Grupo heterogêneo reúne de professor a ex-presidiário que aprenderam primeiras lições com Passe Livre, em junho, em defesa da destruição

Bruno Paes Manso, de O Estado de S. Paulo,

13 Outubro 2013 | 08h33

Eles já somam cerca de 70 pessoas que começaram a participar das passeatas principalmente depois do dia 26 de julho, quando 13 agências de banco foram destruídas em São Paulo. Esse dia ficou marcado como a primeira manifestação convocada pelos adeptos da tática Black Bloc, grupo que prega a destruição de bancos, lojas, lanchonetes como forma de se manifestar politicamente.

 

Eles têm entre 15 e 25 anos, são de classe média baixa, estudaram em geral em escolas públicas e universidades privadas. Formam, no entanto, uma massa heterogênea, integrada por professores, analistas de sistema, ecologistas, ex-presidiários e internos da Fundação Casa. A maioria conheceu os protestos somente depois que o Movimento Passe Livre (MPL) foi para as ruas, nas manifestações de junho, que acompanharam como coadjuvantes.

 

"As ações do MPL foram uma aula. Eu já sentia muita raiva, mas só depois de junho eu aprendi o que era ação direta, como a violência pode provocar mudanças no sistema. Esse tipo de protesto é o resultado do ódio que eu sinto contra o sistema. O objetivo é destruir para construir", disse um dos adeptos da tática.

 

Para compreender as motivações desses encapuzados, o Estado conversou com cinco black blocs - duas mulheres e três homens.

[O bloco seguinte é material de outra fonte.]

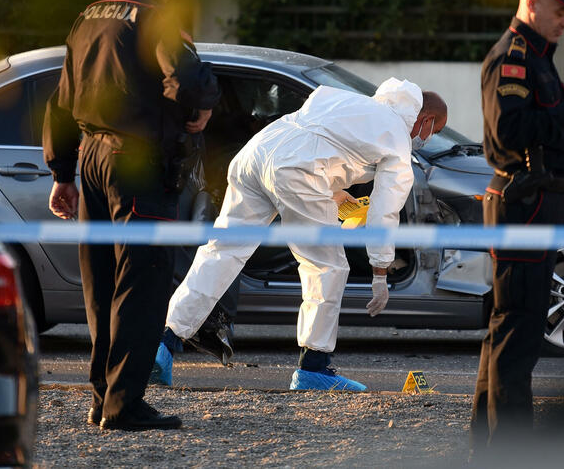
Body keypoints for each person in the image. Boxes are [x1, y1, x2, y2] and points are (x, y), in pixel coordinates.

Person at [153, 78, 447, 391]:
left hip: (256, 154)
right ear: (425, 120)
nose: (427, 138)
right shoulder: (398, 141)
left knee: (222, 251)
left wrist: (332, 191)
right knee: (327, 266)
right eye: (434, 130)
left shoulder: (348, 100)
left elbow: (316, 140)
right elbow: (385, 212)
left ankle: (161, 346)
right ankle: (313, 369)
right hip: (296, 171)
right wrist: (379, 272)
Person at [42, 0, 220, 431]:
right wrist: (202, 103)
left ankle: (102, 400)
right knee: (141, 286)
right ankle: (124, 406)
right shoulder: (155, 17)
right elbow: (186, 81)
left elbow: (61, 99)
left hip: (92, 161)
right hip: (138, 166)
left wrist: (61, 173)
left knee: (101, 286)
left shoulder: (88, 17)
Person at [471, 0, 564, 451]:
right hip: (523, 202)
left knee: (508, 330)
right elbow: (507, 134)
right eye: (561, 10)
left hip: (535, 202)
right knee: (518, 334)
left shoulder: (538, 55)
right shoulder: (513, 56)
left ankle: (487, 450)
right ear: (532, 2)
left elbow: (539, 117)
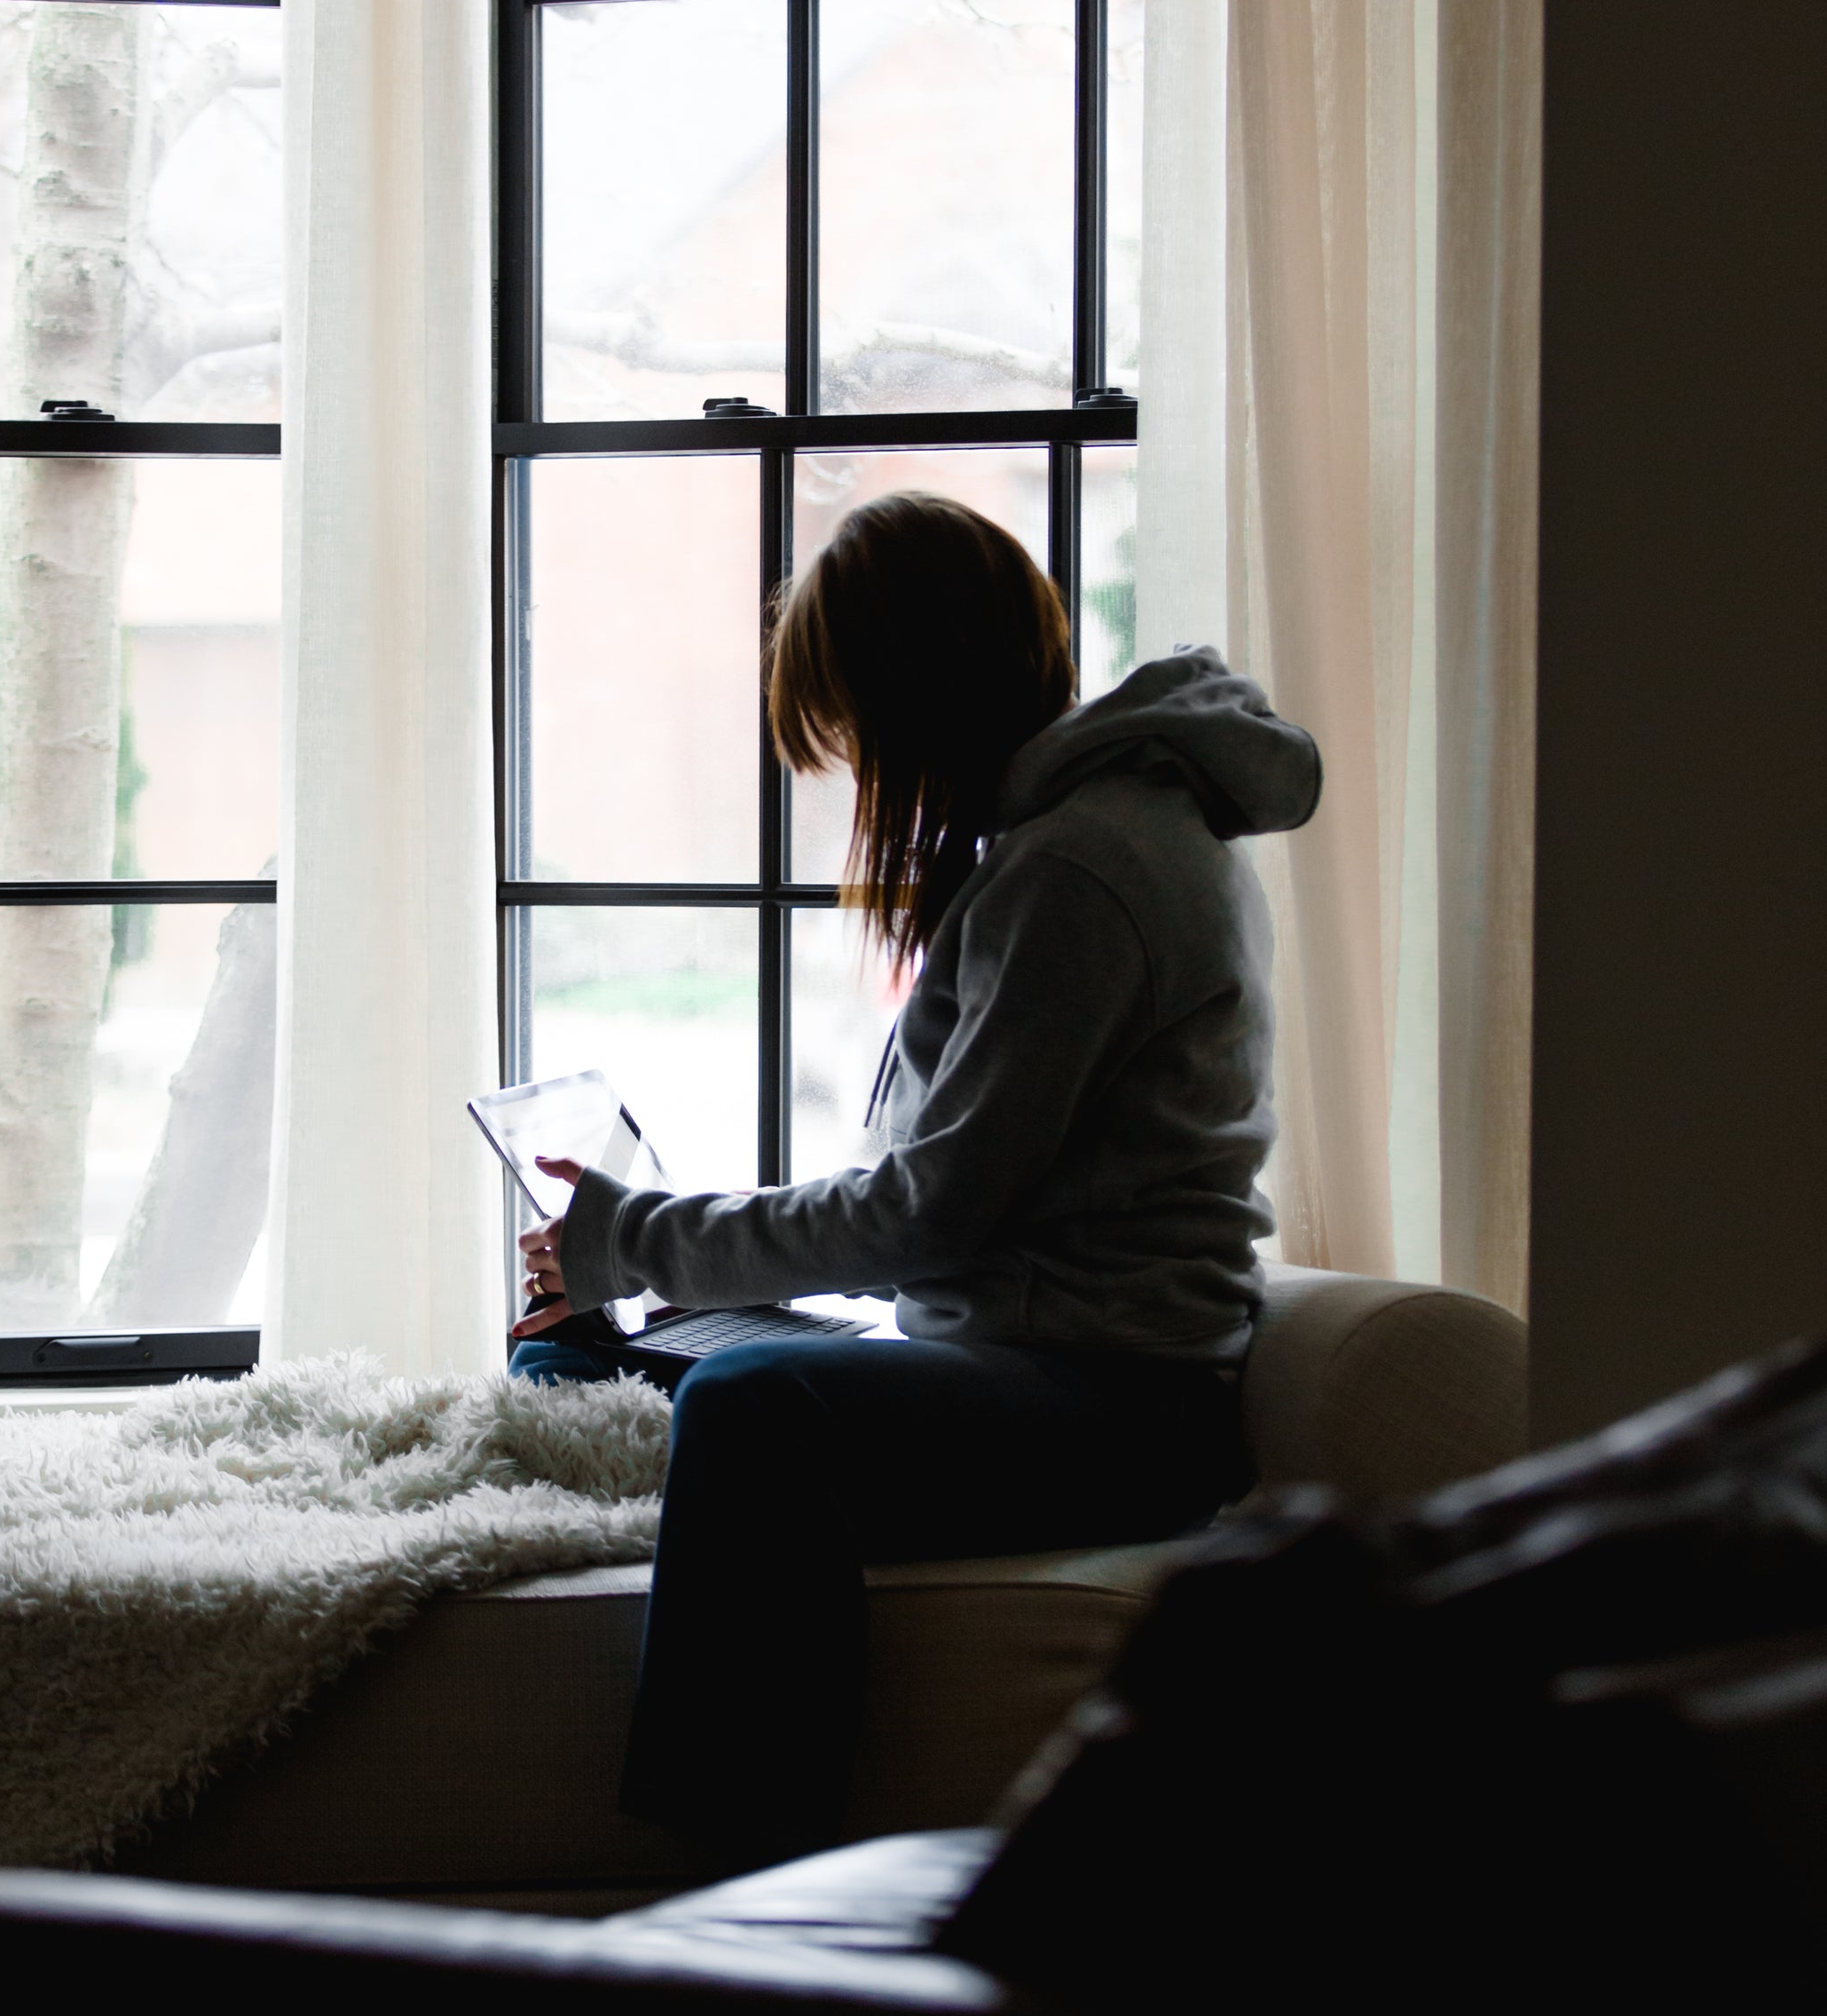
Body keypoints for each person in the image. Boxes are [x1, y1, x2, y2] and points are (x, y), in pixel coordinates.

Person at [511, 492, 1321, 1870]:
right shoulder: (1072, 845)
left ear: (915, 698)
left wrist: (636, 1234)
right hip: (1032, 1365)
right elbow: (926, 1191)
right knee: (583, 1364)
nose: (861, 779)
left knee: (757, 1404)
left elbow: (922, 1214)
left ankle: (740, 1863)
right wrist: (627, 1255)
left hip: (1117, 1410)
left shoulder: (1083, 870)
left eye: (856, 734)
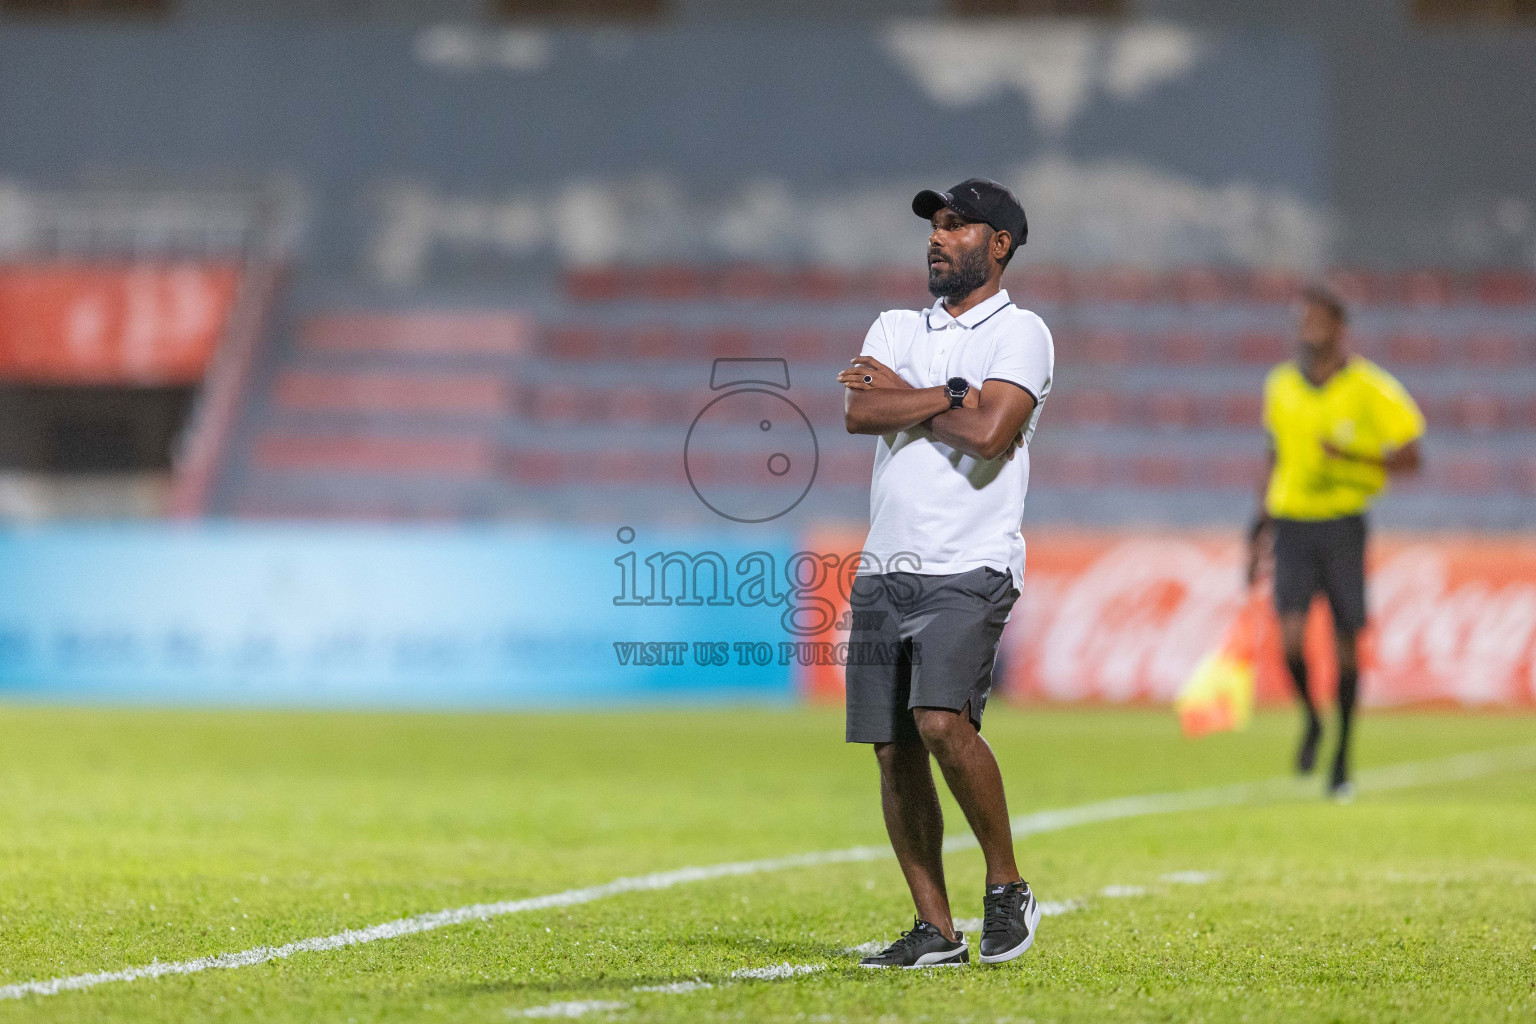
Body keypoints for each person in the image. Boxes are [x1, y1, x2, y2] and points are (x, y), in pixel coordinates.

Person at [837, 178, 1052, 968]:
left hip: (971, 560)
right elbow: (859, 410)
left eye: (956, 224)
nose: (936, 235)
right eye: (933, 224)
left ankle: (1007, 888)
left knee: (939, 722)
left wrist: (914, 397)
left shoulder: (1022, 333)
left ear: (997, 245)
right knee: (894, 747)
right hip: (884, 565)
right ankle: (937, 928)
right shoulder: (894, 324)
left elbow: (993, 433)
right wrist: (949, 396)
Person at [1246, 286, 1424, 800]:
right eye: (1304, 321)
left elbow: (1412, 457)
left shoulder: (1371, 388)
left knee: (1347, 647)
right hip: (1293, 524)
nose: (1309, 330)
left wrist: (1352, 461)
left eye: (1319, 321)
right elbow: (1274, 456)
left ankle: (1342, 755)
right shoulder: (1280, 385)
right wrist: (1256, 529)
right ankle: (1312, 720)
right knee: (1292, 640)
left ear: (1341, 329)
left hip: (1344, 525)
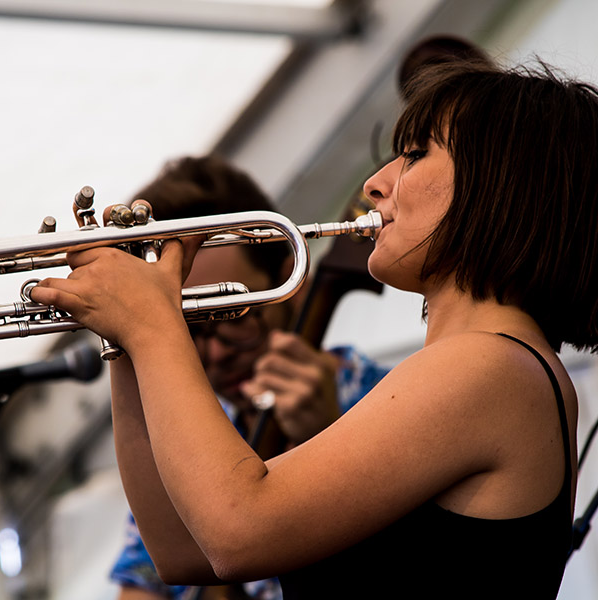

Também teve acesso às impressões e à parte dos diálogos que a professora Esther Solano, do curso de Relações Internacionais da Universidade Federal de São Paulo (Unifesp), e o professor Rafael Alcadipani, da Fundação Getúlio Vargas, vêm travando com esses jovens.

 

Nos últimos dois meses, eles conversaram com cerca de 20 ativistas, que conheceram nas manifestações. "Nosso objetivo é compreender o papel da violência nos protestos. Ela faz parte das ações policiais e dos manifestantes. Isso diz algo a respeito de São Paulo e do Brasil", diz Esther, de 30 anos, que é espanhola. "Não adianta simplesmente fingir que o fenômeno não existe. Pode mostrar algo que ainda não sabemos"

 

A estratégia de ação dessa nova fase black bloc mudou. Na época do MPL, a depredação ocorria só depois que a Polícia Militar tentava dissipar os protestos ou desbloquear as vias. Os integrantes agiam em nome da redução da tarifa. "A tática da reação é inspirada nos manifestante europeus. Depois de julho, quando os black blocs começaram a convocar os protestos, passou a se adotar o estilo americano, criado em Seattle, que ataca mesmo antes de ser provocado. A depredação não tem objetivo claro. Mostra a indignação e a raiva."

 

Grito. A agressividade teve inspiração nos black blocs do Rio. É dos mascarados fluminenses a ideia do grito que antecede os rituais de quebra-quebra, similar aos macacos ou homens da caverna: uh-uh-uh. Nas manifestações paulistas do MPL, em junho, na primeira fase dos protestos, o som característico eram os gritos políticos e o som do bumbo da Fanfarra do Mal.

 

Desde 7 de setembro, quando a tática black bloc foi reproduzida em diversos Estados brasileiros e 200 pessoas foram detidas, a repressão se intensificou. Boa parte deles já foi detida. Muitos estão recebendo intimações para comparecer a delegacias. "O cuidado foi triplicado. Tiramos perfis do Facebook, aprendemos programas para embaralhar mensagens", diz.

 

Na semana passada, o excesso da tática black bloc voltou a repercutir na imprensa quando jovens mascarados lançaram bombas, frascos de coquetel molotov e bolas de ferro contra os policiais. Numa das cenas mais simbólicas da manifestação, black blocs viraram um carro da Polícia Civil. "Foi lindo. Foi um troféu", disse um deles. "Somos contra a violência contra pessoas. Mas, no caso da polícia, eles representam o Estado que age contra nós de forma violenta", explica um integrante.

 

Depois da confusão, na terça-feira, o governo de São Paulo anunciou uma força-tarefa para enfrentar os adeptos da tática. Quem for pego depredando patrimônio nas manifestações será enquadrado por associação criminosa. "Isso não vai diminuir as ações. Novos protestos vão ocorrer. O nosso foco é a Copa do Mundo e a Olimpíada", diz uma black bloc.